→ Work instructions
Go through the material line by line and copy each one with the word "that".

----- Material for the task

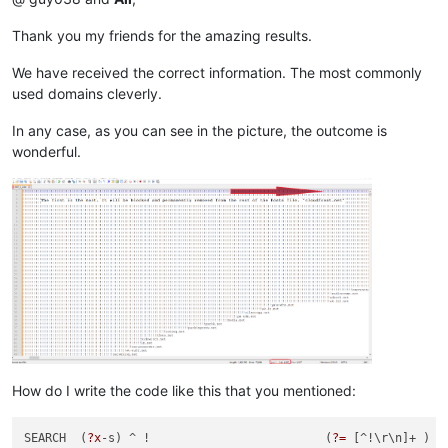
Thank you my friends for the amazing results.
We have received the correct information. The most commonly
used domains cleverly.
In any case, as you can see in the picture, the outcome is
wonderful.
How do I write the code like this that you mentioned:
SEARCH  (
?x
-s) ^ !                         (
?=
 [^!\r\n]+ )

----------
----- Material for the task

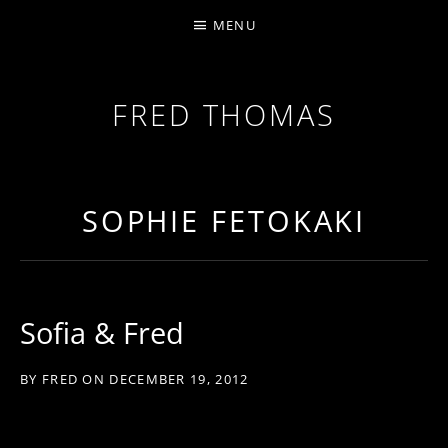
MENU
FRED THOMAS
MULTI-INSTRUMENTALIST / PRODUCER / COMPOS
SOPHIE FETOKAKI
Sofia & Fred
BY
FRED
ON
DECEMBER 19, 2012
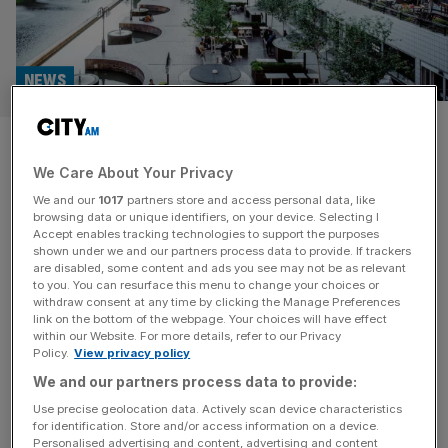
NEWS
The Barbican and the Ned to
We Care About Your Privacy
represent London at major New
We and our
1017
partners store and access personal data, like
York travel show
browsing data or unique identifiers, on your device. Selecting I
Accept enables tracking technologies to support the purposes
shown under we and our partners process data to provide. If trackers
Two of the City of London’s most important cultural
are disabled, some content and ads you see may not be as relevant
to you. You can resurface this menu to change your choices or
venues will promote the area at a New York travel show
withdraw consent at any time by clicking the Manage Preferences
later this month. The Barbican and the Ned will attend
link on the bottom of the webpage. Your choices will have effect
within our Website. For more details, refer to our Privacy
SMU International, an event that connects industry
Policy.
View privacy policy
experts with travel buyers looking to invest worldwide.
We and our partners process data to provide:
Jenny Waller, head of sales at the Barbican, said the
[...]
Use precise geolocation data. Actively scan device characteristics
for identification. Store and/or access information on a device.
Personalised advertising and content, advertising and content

----------

→ Task response
How do I write the code like this that you mentioned:
SMU International, an event that connects industry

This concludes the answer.